Mark leaned forward, his elbows on his knees.
"Say, Fong, I'm a little mixed up about this. Suppose you go to the beginning and give me the whole thing. If you and this chain of China boys have got something on Mayer I want to hear it. I'm not surprised that you think him a 'bad man,' but I want to know why you do."
What Fong told cannot be given in his own words, recited in his pidgin English, broken by cautions of secrecy and digressions as to the impracticability of enlightening his young ladies. It was a story only to be comprehended by one familiar with his peculiar phraseology, and understanding the complex mental processes and intricate methods of his race. Condensed and translated, it amounted to this:
From the first he had doubted and distrusted Mayer. In his dog-like loyalty to his "old boss," his love for the children that he regarded as his charge, he had personally studied and, through the subterranean lines of information in Chinatown, inquired into the character and standing of every man that entered the house. Sometimes when Mayer was there, he had stood behind the dining-room door and listened to the conversation in the parlor. The more he saw of the man the more his distrust grew. Asked why, he could give no reason; he either had no power to put his intuition into words, or--what is more probable--did not care to do so.

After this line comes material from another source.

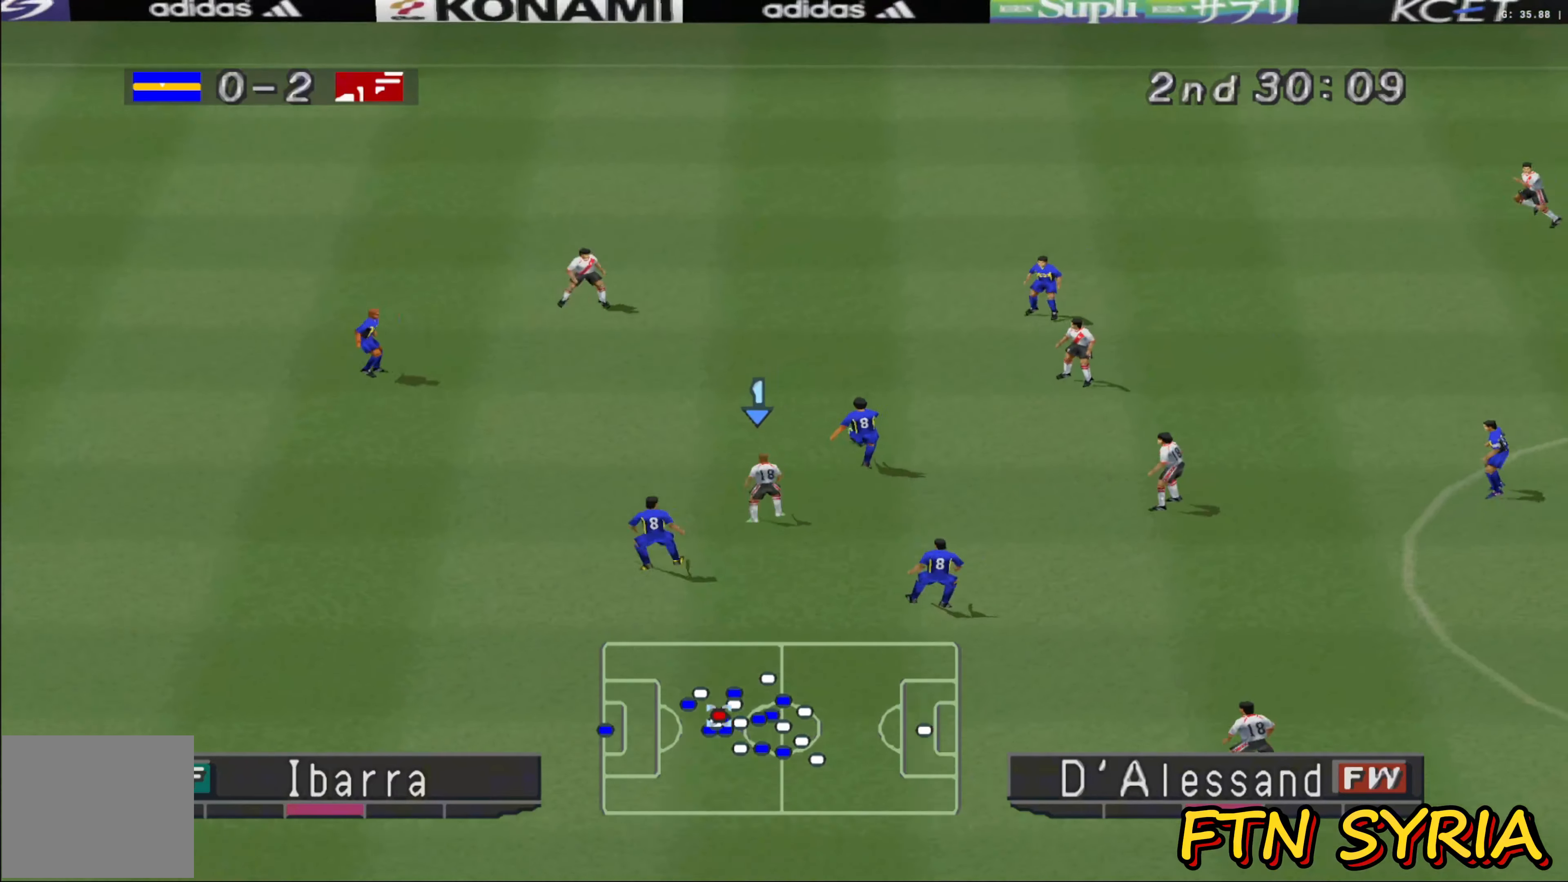
{"buttons": ["CROSS", "SQUARE", "R1"], "left_stick": "up", "events": [[167, "left_stick", "left"], [467, "left_stick", "up"]]}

Two months before the present date a friend of his, member of the same tong, was made cook in the Argonaut Hotel. This gave him the opportunity to set in action one of those secret systems of espionage at which the Oriental is proficient. The cook, confined to his kitchen, became a communicating link between Fong and Jim, the room boy who attended to Mayer's apartment. Jim, evidently paid for his services and described as "an awful smart boy," was instructed to watch Mayer and note anything which might throw light on his character and manner of life.
To an unsuspecting eye the result of Jim's investigations would have seemed insignificant. That Mayer gambled and had lost heavily the three men already knew from the gossip of Chinatown. The room boy's information was confined to small points of personal habit and behavior. Among Mayer's effects, concealed in the back of his closet, was a worn and decrepit suitcase which he always carried when he went on his business trips. These trips occurred at intervals of about six weeks, and in his casual allusions to them to Ned Murphy and Jim himself he had never mentioned their objective point.

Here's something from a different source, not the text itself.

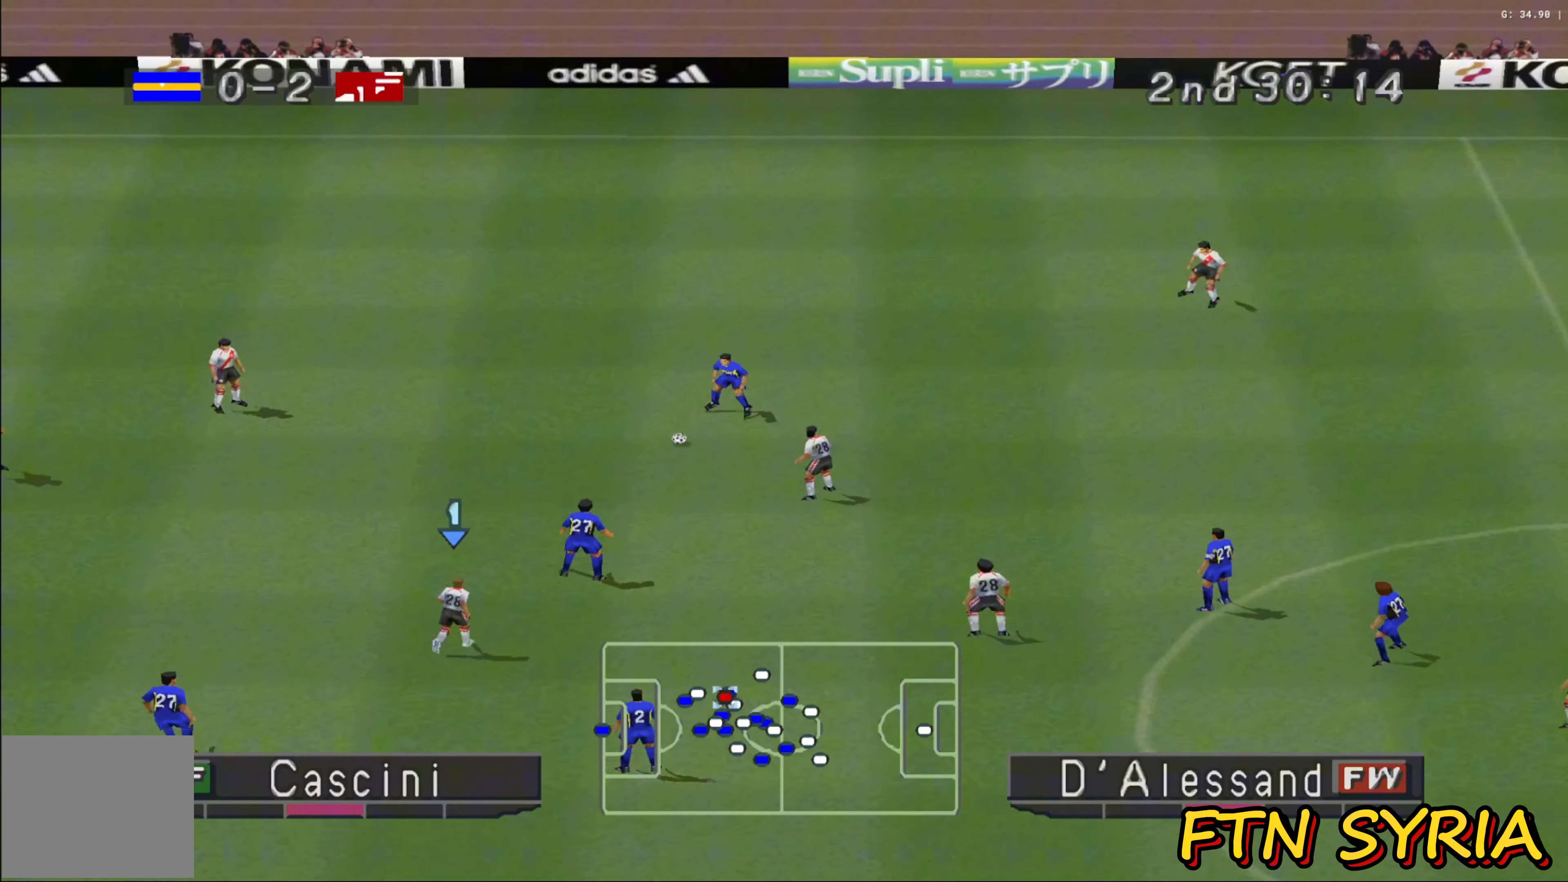
{"buttons": ["CROSS", "SQUARE", "R1"], "left_stick": "up", "events": []}
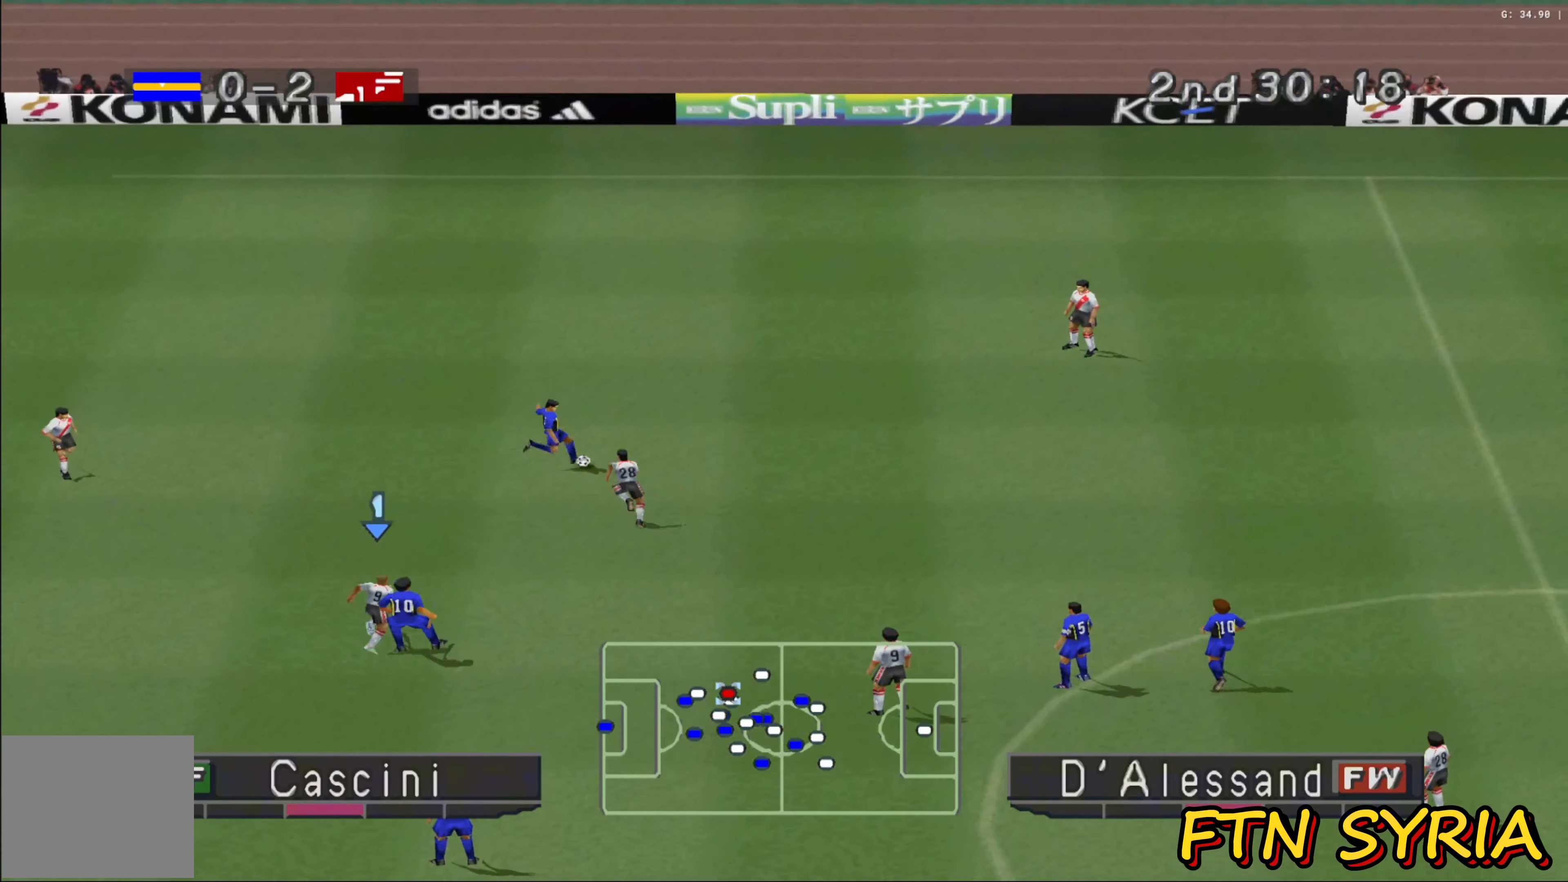
{"buttons": ["CROSS", "SQUARE", "R1"], "left_stick": "center", "events": [[400, "left_stick", "center"]]}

It was his habit to breakfast in his room, the meal being brought up on a tray by Jim and being paid for in cash each morning. For two and sometimes three days before the trips, Mayer always signed a receipt for the breakfast, but on his return he again paid in cash. Through a bellboy, who had admitted Jim to a patronizing intimacy, the astute Oriental had extended his field of observation. One of this boy's duties was to carry the mail to the rooms of the guests. For some weeks after his arrival Mayer had received almost no mail. After that letters had come for him, but all had borne the local postmark. The boy never remembered to have seen a letter for Mayer from New York, the city entered on the register as his home. Through this boy Jim had also gleaned the information that Mayer invariably paid his room rent in coin. He had heard Ned Murphy comment on the fact.

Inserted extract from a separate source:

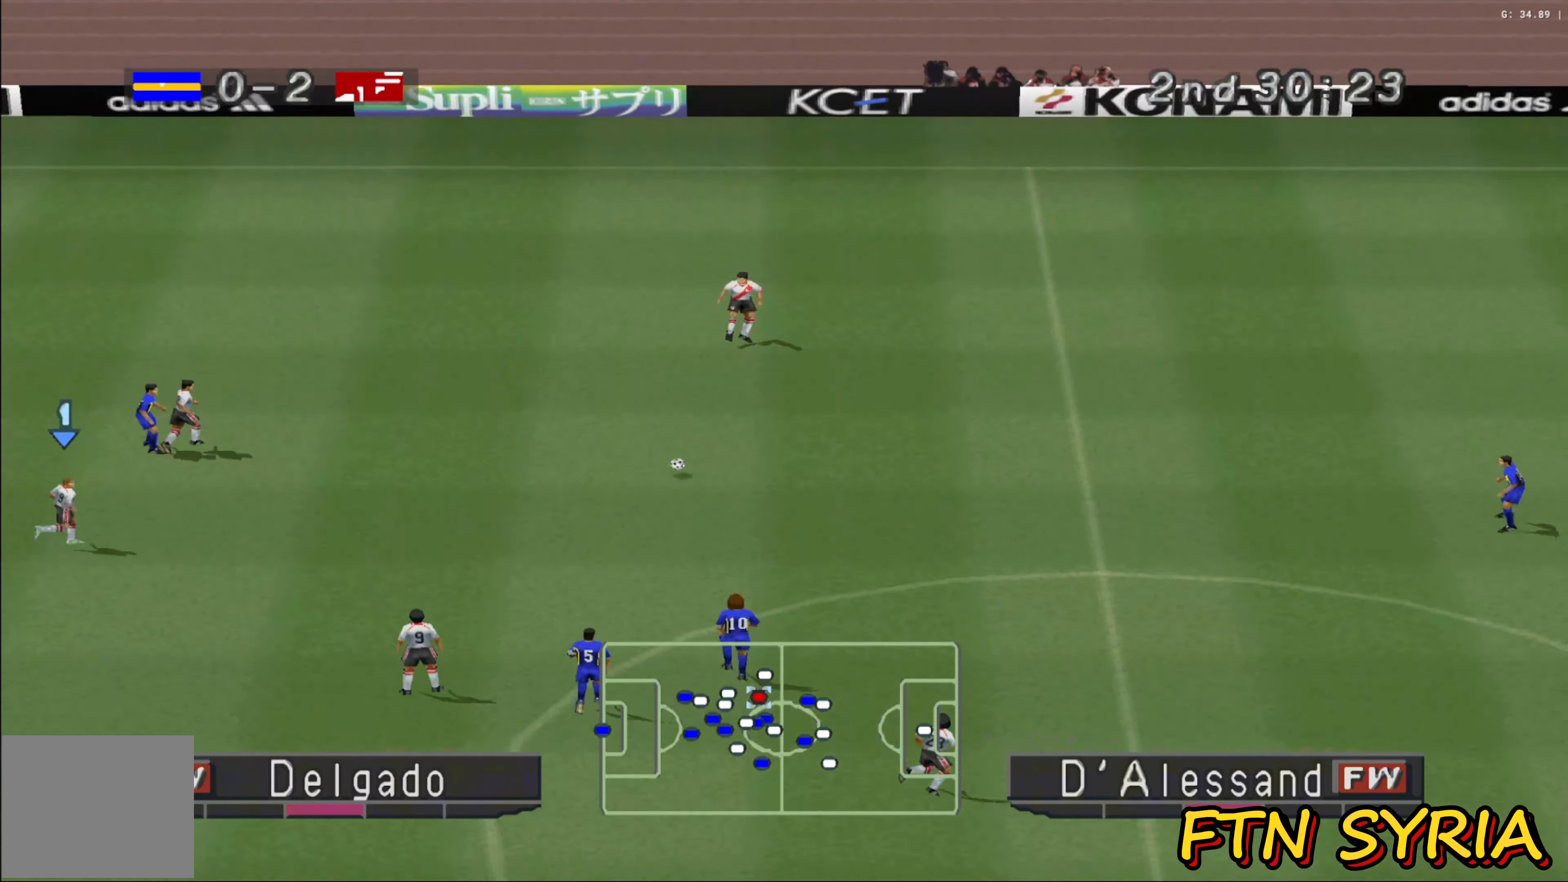
{"buttons": ["CROSS", "SQUARE", "R1"], "left_stick": "left", "events": [[217, "left_stick", "left"]]}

From this scanty data Fong and his associates drew certain conclusions. Mayer had no bank account, but he had plenty of money. Besides his way of living, his losses at gambling proved it. His funds ran low before his journeys out of town, suggesting that these journeys were visits to some source of supply. Arrived thus far they decided to extend their spying. The next time Mayer left the city Jim was paid to follow him. The room boy waited for the familiar signs, and when one morning Mayer told him to bring a check slip for his breakfast, went to the housekeeper and asked for a leave of absence to visit a sick "cousin." The following day Jim sat in the common coach, Mayer in the Pullman, of the Overland train.
Alighting at Sacramento the Chinaman followed his quarry into the depot and saw him enter the washroom, presently to emerge dressed in clothes he had never seen, though his study of Mayer's wardrobe had been meticulously thorough. He noted every detail--unshined, brown, low shoes, an overcoat faded across the shoulders, a Stetson hat with a sweat-stained band, no collar and a flashy tie. He did not think that anyone, unless on the watch as he was, would have recognized Mayer thus garbed.
From there he had trailed the man to the Whatcheer House. Dodging about outside the window he watched him register at the desk, then disappear in the back of the office. A few minutes later Jim went in and asked the clerk for a job. This functionary, sweeping him with a careless cast of his eye, said they had no work for a Chinaman and went back to his papers. During the moment of colloquy Jim had looked at the last entry in the register open before him. Later he had written it down and Fong handed the slip of paper to Mark. On it, in the clear round hand of the Chinaman who goes to night school, was written "Harry Romaine, Vancouver."
This brought Fong to the end of his discoveries. Having come upon a matter so much more momentous than he had expected, he was baffled and had brought his perplexities to a higher court. His Oriental subtlety had done its part and he was now prepared to let the Occidental go on from where he had left off. Mark inwardly thanked heaven that the old man had come to him. It insured secrecy, meant a carrying of the investigation to a climax and put him in a position where he could feel himself of use to Lorry. If to the Chinaman George Alston's house was a place set apart and sacred, it was to her undeclared lover a shrine to be kept free at any cost from such an intruder as Mayer. It did not occur to him as strange that Fong should have chosen him to carry on the good work. In the astonished indignation that the story had aroused he saw nothing but the fact that a soiled and sinister presence had entered the home of a girl, young, ignorant and peculiarly unprotected. Neither he nor Fong felt the almost comic unusualness of the situation--an infrequent guest called upon by an old retainer to help run to earth another guest. As they sat side by side at the table each saw only the fundamental thing--from separate angles the interests of both converged to the same central point.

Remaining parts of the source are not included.